Is Apple Really More Secure Than Android?

While the online debate rages on, Apple loyalists are growing nervous about the number of security cracks and exploits as of late. The issue is laid out nicely in Forbes by Zak Doffman, a security expert.

The argument itself shines light on the real issue: what is the best way to ensure privacy, control, and security? Set aside the sex appeal of the product itself for a moment. Apple has done that well, but since Steve Jobs moved on to the next sphere, the innovation momentum has slowed and the design mostly unchanged. To be fair, once a design works the modifications it needs are minimal. But take Android: the quality of the system has improved rapidly and now the security is on par or even better than IOS. 

Why is this?

Apple innovation has long been an exclusive club, closed and centralized. To an emerging market of technology adopters, that strategy is brilliant. What Apple has said all along is: “Let us do the work behind the scenes and make everything simple for you.” But as users started looking under the hood, and security threats heightened, it felt like they were becoming too dependent on the Apple gods.

Meanwhile, open source created an opportunity for Android to really accelerate development while staying in tune with what users want. 

Enter decentralization.

So if the two systems are relatively even now in terms of vulnerability, the next step is to decentralize storage to prevent mass exploitation. This is something Apple will be slow to do. The cloud is easy, cheap, and convenient. Investing in a decentralized system would be astronomically expensive, and cut off a chief revenue source: our data.
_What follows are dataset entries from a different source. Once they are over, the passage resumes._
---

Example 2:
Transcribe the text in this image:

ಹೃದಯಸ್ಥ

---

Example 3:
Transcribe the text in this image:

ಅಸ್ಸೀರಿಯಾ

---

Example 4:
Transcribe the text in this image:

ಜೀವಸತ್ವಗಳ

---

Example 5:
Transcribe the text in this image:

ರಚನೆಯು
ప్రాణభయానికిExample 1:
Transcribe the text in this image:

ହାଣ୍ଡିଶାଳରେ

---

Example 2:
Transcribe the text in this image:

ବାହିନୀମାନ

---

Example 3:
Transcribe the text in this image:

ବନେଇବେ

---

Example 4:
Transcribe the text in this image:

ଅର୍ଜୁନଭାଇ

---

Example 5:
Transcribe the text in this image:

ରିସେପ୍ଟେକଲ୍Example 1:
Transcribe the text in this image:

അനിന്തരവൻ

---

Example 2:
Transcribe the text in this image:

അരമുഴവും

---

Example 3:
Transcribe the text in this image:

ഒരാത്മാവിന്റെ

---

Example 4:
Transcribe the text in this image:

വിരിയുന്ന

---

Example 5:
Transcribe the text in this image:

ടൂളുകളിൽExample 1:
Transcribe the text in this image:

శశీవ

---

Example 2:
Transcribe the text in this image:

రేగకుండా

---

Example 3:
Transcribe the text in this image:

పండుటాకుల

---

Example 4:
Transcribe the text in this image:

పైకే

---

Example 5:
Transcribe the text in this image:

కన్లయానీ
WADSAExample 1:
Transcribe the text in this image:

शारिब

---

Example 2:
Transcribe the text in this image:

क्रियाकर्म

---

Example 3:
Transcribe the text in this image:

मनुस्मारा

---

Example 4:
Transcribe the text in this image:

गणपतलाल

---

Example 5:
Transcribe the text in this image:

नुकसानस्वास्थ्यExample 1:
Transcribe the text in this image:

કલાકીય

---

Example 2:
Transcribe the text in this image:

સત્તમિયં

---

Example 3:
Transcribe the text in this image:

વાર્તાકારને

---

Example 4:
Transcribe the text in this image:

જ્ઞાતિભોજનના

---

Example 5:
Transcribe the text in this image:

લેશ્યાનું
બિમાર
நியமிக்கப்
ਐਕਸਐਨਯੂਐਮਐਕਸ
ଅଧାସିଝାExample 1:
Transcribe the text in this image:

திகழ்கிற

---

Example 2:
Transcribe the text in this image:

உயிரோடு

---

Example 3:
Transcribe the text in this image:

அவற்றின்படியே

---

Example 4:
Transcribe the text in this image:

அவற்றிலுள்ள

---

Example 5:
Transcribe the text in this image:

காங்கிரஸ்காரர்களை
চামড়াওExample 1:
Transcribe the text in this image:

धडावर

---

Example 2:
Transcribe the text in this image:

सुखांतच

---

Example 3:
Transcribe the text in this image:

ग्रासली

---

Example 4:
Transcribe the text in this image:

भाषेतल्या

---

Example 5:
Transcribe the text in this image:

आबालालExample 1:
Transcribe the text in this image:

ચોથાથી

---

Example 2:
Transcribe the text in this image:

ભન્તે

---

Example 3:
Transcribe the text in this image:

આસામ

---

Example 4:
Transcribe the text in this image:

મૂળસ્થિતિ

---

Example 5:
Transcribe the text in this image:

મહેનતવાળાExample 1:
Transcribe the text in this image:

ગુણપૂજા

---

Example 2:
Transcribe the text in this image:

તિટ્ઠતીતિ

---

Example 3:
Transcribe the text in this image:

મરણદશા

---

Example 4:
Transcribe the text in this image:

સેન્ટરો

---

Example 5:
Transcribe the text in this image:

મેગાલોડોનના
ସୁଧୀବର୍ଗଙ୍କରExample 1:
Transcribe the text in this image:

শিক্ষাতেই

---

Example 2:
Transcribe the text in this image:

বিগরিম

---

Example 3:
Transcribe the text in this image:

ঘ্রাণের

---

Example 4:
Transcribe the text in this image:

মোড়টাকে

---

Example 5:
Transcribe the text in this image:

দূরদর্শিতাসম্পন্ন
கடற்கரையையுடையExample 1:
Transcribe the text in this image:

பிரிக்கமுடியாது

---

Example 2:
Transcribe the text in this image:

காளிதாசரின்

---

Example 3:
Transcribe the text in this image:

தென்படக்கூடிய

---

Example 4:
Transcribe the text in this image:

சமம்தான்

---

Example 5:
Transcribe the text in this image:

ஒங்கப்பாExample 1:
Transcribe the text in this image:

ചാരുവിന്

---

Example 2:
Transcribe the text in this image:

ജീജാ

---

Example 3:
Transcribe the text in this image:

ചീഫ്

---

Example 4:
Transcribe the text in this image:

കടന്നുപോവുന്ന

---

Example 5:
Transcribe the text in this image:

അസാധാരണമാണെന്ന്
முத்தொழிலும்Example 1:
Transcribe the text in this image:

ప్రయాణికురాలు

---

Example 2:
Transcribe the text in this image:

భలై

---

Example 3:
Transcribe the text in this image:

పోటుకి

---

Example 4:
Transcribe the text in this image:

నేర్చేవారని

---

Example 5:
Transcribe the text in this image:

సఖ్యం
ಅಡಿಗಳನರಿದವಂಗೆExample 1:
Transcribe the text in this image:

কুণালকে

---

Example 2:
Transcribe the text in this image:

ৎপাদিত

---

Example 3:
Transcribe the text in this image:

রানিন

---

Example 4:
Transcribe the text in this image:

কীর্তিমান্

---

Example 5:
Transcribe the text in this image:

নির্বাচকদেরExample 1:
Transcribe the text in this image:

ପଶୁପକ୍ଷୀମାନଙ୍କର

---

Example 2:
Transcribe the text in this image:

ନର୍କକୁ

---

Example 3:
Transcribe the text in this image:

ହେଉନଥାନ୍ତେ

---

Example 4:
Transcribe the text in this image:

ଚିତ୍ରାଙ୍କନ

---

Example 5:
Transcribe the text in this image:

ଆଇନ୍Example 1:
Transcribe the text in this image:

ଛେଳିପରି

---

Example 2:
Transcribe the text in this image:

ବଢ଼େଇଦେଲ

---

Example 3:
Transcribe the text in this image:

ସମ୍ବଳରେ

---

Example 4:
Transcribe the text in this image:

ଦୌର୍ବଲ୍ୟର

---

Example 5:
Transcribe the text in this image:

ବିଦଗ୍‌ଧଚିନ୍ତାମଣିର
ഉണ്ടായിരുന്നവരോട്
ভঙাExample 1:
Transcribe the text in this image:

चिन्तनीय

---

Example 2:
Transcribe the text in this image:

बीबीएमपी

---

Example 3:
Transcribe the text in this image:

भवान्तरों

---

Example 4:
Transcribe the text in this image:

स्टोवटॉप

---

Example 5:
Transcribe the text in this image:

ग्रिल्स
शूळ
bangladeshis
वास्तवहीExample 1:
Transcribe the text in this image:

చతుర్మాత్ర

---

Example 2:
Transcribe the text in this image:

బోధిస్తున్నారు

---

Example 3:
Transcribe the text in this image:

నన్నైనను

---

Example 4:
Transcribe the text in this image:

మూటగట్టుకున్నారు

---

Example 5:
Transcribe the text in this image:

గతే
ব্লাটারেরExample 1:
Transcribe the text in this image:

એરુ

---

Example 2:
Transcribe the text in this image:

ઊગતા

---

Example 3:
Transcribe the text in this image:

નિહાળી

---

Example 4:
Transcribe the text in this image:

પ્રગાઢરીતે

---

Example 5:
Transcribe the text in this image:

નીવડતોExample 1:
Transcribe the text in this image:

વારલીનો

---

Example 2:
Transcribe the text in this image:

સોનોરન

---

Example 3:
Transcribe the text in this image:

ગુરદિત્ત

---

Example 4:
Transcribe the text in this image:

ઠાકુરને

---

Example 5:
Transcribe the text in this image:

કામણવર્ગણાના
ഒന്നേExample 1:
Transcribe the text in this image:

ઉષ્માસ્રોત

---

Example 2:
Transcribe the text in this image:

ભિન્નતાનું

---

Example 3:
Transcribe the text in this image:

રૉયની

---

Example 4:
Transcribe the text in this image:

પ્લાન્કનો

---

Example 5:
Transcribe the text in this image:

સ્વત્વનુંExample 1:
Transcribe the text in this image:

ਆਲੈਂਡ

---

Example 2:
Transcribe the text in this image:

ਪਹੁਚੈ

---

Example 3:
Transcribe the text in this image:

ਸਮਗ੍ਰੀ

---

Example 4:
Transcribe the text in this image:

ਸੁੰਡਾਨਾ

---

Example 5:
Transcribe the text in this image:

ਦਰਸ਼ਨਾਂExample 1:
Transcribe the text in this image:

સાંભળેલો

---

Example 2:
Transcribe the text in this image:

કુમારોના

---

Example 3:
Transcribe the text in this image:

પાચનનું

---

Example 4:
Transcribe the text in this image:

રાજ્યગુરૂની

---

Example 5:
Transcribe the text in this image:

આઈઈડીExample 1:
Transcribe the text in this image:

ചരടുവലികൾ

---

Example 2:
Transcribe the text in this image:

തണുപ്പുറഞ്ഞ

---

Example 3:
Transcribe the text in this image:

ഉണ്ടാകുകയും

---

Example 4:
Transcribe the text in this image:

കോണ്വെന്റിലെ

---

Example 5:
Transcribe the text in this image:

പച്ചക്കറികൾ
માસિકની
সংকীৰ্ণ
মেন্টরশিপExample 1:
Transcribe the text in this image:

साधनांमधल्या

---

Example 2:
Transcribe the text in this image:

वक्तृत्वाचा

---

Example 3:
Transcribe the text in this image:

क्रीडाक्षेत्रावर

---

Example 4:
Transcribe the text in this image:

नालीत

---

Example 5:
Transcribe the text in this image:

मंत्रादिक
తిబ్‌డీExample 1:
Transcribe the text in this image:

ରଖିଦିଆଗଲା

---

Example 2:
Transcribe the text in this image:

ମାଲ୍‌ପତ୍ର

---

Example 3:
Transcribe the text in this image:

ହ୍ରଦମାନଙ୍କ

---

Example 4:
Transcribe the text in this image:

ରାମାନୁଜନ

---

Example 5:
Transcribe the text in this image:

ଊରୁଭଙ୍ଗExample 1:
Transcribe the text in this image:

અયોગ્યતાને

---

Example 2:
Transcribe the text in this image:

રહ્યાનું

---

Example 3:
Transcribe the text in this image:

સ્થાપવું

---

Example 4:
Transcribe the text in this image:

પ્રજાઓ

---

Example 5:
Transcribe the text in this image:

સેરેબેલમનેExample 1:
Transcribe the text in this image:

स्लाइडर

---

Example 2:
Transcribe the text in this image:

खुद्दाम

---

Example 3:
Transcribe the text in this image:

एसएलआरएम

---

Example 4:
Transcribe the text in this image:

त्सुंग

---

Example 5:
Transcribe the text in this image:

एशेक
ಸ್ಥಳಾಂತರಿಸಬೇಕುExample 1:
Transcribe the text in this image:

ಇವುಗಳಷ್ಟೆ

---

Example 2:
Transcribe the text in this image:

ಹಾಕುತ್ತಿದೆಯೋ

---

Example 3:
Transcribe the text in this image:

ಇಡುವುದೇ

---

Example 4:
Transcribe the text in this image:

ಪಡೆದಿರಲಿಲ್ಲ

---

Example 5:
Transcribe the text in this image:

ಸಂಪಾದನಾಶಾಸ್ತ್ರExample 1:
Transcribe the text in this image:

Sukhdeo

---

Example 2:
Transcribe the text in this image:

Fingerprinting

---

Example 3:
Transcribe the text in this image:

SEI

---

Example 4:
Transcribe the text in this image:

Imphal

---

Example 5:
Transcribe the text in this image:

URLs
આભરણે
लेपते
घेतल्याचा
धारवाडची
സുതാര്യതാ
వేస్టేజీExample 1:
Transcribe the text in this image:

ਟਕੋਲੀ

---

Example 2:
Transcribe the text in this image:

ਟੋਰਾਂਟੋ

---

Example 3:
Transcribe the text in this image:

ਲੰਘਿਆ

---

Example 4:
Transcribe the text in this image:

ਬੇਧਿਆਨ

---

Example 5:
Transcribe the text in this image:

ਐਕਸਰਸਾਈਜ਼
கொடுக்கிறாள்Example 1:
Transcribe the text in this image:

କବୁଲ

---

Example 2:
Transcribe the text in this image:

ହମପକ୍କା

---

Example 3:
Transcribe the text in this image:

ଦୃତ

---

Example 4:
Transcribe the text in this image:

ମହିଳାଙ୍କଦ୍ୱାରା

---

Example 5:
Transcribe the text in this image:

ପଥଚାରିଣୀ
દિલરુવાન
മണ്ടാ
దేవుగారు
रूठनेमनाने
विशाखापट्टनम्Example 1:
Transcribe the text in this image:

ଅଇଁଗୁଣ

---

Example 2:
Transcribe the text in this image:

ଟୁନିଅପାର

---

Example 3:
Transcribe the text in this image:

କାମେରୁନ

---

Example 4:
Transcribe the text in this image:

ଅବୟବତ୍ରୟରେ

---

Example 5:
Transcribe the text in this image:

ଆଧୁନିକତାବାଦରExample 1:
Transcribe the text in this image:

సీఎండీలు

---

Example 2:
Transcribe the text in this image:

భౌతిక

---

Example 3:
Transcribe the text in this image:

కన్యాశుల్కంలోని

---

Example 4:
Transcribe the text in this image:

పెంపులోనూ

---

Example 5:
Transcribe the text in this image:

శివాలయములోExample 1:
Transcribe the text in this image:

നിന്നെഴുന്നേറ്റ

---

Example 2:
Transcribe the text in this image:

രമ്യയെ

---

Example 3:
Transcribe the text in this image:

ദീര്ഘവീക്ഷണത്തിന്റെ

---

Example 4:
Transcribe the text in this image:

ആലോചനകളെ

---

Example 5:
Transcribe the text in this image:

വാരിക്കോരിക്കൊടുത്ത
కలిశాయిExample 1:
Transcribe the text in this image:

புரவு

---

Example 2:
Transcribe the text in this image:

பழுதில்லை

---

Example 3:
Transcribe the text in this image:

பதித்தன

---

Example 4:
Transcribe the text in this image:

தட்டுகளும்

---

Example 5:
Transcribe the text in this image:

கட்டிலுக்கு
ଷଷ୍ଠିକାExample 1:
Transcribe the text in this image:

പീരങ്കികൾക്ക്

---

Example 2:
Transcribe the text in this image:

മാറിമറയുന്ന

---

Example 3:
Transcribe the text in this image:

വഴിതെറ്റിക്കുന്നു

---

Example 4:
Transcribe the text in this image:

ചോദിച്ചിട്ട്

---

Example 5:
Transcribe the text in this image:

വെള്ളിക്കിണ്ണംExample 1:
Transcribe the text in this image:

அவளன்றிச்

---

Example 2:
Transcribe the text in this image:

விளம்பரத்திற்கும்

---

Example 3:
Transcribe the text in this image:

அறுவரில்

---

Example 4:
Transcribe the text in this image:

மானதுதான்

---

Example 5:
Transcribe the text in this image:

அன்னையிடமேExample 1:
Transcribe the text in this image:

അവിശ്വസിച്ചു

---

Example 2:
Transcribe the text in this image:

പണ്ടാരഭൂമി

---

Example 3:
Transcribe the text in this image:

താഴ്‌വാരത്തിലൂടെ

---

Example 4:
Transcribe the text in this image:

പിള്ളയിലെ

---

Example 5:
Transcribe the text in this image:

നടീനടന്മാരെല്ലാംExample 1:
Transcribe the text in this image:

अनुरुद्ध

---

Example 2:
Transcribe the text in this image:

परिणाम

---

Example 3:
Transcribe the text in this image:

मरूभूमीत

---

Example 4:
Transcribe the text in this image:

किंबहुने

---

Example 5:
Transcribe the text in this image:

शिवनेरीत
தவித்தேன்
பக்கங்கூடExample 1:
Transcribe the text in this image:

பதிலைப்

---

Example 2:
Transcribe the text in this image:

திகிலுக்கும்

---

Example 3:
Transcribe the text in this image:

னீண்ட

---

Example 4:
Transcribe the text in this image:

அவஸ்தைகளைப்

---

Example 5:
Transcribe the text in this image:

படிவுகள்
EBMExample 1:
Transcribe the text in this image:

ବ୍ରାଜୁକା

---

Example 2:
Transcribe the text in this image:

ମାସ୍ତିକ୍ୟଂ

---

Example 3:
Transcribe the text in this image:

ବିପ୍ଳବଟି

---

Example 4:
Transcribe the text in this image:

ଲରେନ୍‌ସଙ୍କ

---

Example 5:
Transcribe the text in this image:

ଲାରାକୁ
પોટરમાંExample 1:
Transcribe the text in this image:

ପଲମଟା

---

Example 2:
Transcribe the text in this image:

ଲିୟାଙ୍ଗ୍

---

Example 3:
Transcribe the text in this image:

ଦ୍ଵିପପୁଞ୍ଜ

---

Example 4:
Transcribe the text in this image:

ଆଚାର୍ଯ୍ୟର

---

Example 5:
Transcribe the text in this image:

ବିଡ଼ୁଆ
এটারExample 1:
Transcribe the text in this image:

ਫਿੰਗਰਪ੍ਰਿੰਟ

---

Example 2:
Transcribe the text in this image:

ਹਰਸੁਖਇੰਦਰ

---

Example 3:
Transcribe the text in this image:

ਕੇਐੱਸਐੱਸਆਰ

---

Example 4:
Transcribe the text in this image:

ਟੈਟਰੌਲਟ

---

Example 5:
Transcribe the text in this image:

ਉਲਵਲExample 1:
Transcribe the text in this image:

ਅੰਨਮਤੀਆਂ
To provide real security, real privacy, and innovation at the speed of market demand, we need a new Apple. Think about it: Apple was the young innovators that took on the staid business machines of their time: IBM and Xerox. They appealed to the masses with their simplicity. Everybody wanted a computer, few knew how to use them. Mac was the answer.

Now Apple has become the company too big to make the radical changes the people want. They even defy the rights of citizens and the constitution by collecting personal data and refusing to cooperate with the Department of Justice.

These changes have to start from the bottom up. Decentralized storage to take security to a new level. Control of content and the ability to block threats at the firmware level. These are the earth-shaking, paradigm shifting changes that are taking us from steam locomotives to jet airliners. You simply can’t build an airline using railroad infrastructure.